In psychology and the social sciences, we tend to understand statistical significance as a p-value of less than 0.05 (i.e. a 5-percent chance of observing a test statistic like yours under the null hypothesis). In a lot of the biomedical sciences, that threshold drops to 0.01 or 0.001. A colleague in the public sector once told me their legislative cutoff for statistical significance was 0.2. These thresholds are awfully arbitrary. But they’re made even more so by the fact that we’ve decided to drape the vaunted moniker of “statistical significance” over an idea that captures such a specific aspect of our data.

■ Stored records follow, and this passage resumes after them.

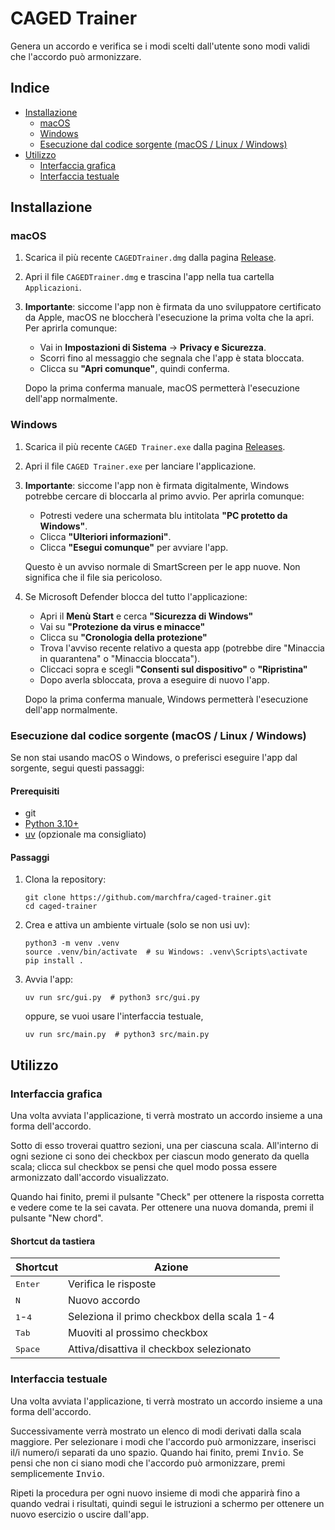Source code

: # CAGED Trainer

Genera un accordo e verifica se i modi scelti dall'utente sono modi validi che l'accordo può armonizzare.

## Indice

- [Installazione](#installazione)
    - [macOS](#macos)
    - [Windows](#windows)
    - [Esecuzione dal codice sorgente (macOS / Linux / Windows)](#esecuzione-dal-codice-sorgente-macos--linux--windows)
- [Utilizzo](#utilizzo)
    - [Interfaccia grafica](#interfaccia-grafica)
    - [Interfaccia testuale](#interfaccia-testuale)

## Installazione

### macOS

1. Scarica il più recente `CAGEDTrainer.dmg` dalla pagina [Release](https://github.com/marchfra/caged-trainer/releases).
2. Apri il file `CAGEDTrainer.dmg` e trascina l'app nella tua cartella `Applicazioni`.
3. **Importante**: siccome l'app non è firmata da uno sviluppatore certificato da Apple, macOS ne bloccherà l'esecuzione la prima volta che la apri.
    Per aprirla comunque:
    - Vai in **Impostazioni di Sistema** &rarr; **Privacy e Sicurezza**.
    - Scorri fino al messaggio che segnala che l'app è stata bloccata.
    - Clicca su **"Apri comunque"**, quindi conferma.

    Dopo la prima conferma manuale, macOS permetterà l'esecuzione dell'app normalmente.

### Windows

1. Scarica il più recente `CAGED Trainer.exe` dalla pagina [Releases](https://github.com/marchfra/caged-trainer/releases).
2. Apri il file `CAGED Trainer.exe` per lanciare l'applicazione.
3. **Importante**: siccome l'app non è firmata digitalmente, Windows potrebbe cercare di bloccarla al primo avvio.
    Per aprirla comunque:

    - Potresti vedere una schermata blu intitolata **"PC protetto da Windows"**.
    - Clicca **"Ulteriori informazioni"**.
    - Clicca **"Esegui comunque"** per avviare l'app.

    Questo è un avviso normale di SmartScreen per le app nuove. Non significa che il file sia pericoloso.

4. Se Microsoft Defender blocca del tutto l'applicazione:

    - Apri il **Menù Start** e cerca **"Sicurezza di Windows"**
    - Vai su **"Protezione da virus e minacce"**
    - Clicca su **"Cronologia della protezione"**
    - Trova l'avviso recente relativo a questa app (potrebbe dire "Minaccia in quarantena" o "Minaccia bloccata").
    - Cliccaci sopra e scegli **"Consenti sul dispositivo"** o **"Ripristina"**
    - Dopo averla sbloccata, prova a eseguire di nuovo l'app.

    Dopo la prima conferma manuale, Windows permetterà l'esecuzione dell'app normalmente.

### Esecuzione dal codice sorgente (macOS / Linux / Windows)

Se non stai usando macOS o Windows, o preferisci eseguire l'app dal sorgente, segui questi passaggi:

#### Prerequisiti

- git
- [Python 3.10+](https://www.python.org/downloads/)
- [uv](https://github.com/astral-sh/uv) (opzionale ma consigliato)

#### Passaggi

1. Clona la repository:

   ```shell
   git clone https://github.com/marchfra/caged-trainer.git
   cd caged-trainer
   ```

2. Crea e attiva un ambiente virtuale (solo se non usi uv):

   ```shell
   python3 -m venv .venv
   source .venv/bin/activate  # su Windows: .venv\Scripts\activate
   pip install .
   ```

3. Avvia l'app:

    ```shell
    uv run src/gui.py  # python3 src/gui.py
    ```

    oppure, se vuoi usare l'interfaccia testuale,

    ```shell
    uv run src/main.py  # python3 src/main.py
    ```

## Utilizzo

### Interfaccia grafica

Una volta avviata l'applicazione, ti verrà mostrato un accordo insieme a una forma dell'accordo.

Sotto di esso troverai quattro sezioni, una per ciascuna scala. All'interno di ogni sezione ci sono dei checkbox per ciascun modo generato da quella scala; clicca sul checkbox se pensi che quel modo possa essere armonizzato dall'accordo visualizzato.

Quando hai finito, premi il pulsante "Check" per ottenere la risposta corretta e vedere come te la sei cavata. Per ottenere una nuova domanda, premi il pulsante "New chord".

#### Shortcut da tastiera

| Shortcut                  | Azione                                      |
|---------------------------|---------------------------------------------|
| <kbd>Enter</kbd>          | Verifica le risposte                        |
| <kbd>N</kbd>              | Nuovo accordo                               |
| <kbd>1</kbd>-<kbd>4</kbd> | Seleziona il primo checkbox della scala 1-4 |
| <kbd>Tab</kbd>            | Muoviti al prossimo checkbox                |
| <kbd>Space</kbd>          | Attiva/disattiva il checkbox selezionato    |

### Interfaccia testuale

Una volta avviata l'applicazione, ti verrà mostrato un accordo insieme a una forma dell'accordo.

Successivamente verrà mostrato un elenco di modi derivati dalla scala maggiore. Per selezionare i modi che l'accordo può armonizzare, inserisci il/i numero/i separati da uno spazio. Quando hai finito, premi <kbd>Invio</kbd>. Se pensi che non ci siano modi che l'accordo può armonizzare, premi semplicemente <kbd>Invio</kbd>.

Ripeti la procedura per ogni nuovo insieme di modi che apparirà fino a quando vedrai i risultati, quindi segui le istruzioni a schermo per ottenere un nuovo esercizio o uscire dall'app.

Yet studies are awash with p-values, and so we’d best understand what it is they do. We can also ask ourselves some critical questions when we come across them. Importantly, when reading a paper that deploys p-values to prove a point, consider asking yourself:

  1. How convinced am I? What null hypothesis is being rejected here? Is it a reasonable null hypothesis to reject, or is it a strawman?
  2. Might some other model explain the data? In other words: Sure, the researchers have rejected a null hypothesis, but are other alternative hypotheses consistent with the data they’ve presented? Rejecting a null hypothesis isn’t the same thing as confirming your preferred model.
  3. Have the researchers corrected for multiple comparisons? A p-value of 0.05 suggests that 5 percent of the time, a test statistic as extreme as the one under examination could have arisen under the null hypothesis. If they run 20 tests, by their own definition of statistical significance, one of those tests should be a false positive! (Ask enough statistical questions of a dead salmon performing a psychological test, and it’ll look like its brain is lighting up.)
  4. Does the study in question have sufficient statistical power? A power calculation examines a bit of a flipside to the p-value coin. It asks, given that the null hypothesis is false—the opposite of what’s assumed in a p-value calculation—what’s the chance you’re correctly rejecting it? What’s the chance that the statistical test you’re using isn’t giving you a false negative?

These questions are useful for guiding our reading of quantitative studies, because most researchers deploy p-values as their central statistical reference frame. But my larger point is: It doesn’t need to be your statistical reference frame.

Instead, you can choose to build an understanding of model plausibility from the ground up. Plausibility is all about counting: about counting the number of ways the data we observe in the world might arise under a variety of competing possible models. To say that something is ‘more likely to occur’ merely implies there are more chances for it to happen. Whole subfields of statistics rest on these conceptions of likelihood and plausibility, and within them, p-values are nowhere to be found. I find these methods infinitely more convincing. They’re more flexible, require fewer assumptions, encourage greater creativity in analysis, and respect the complexity of the real world.

Sure, in part, maybe this post is a cry into the void for more data journalists to be Bayesian statisticians. (Heard that phrase tossed around and want to know more? Richard McElreath’s textbook Statistical Rethinking is a masterclass in… well, exactly what the title says.) But more earnestly, it’s a wish for more art and intuition in our analysis. Null-hypothesis significance testing is profoundly uncreative—and when you don’t follow the rules, you risk reaching unfounded conclusions. Science (and data journalism) should be about convincing yourself that the effect you’re observing couldn’t have arisen by any other means than the model you’re reporting on.

Forget the arbitrary rigidity of the p-value and the null-world it describes. Falsification is supposed to be about proving yourself wrong: Science advances when you can no longer do so.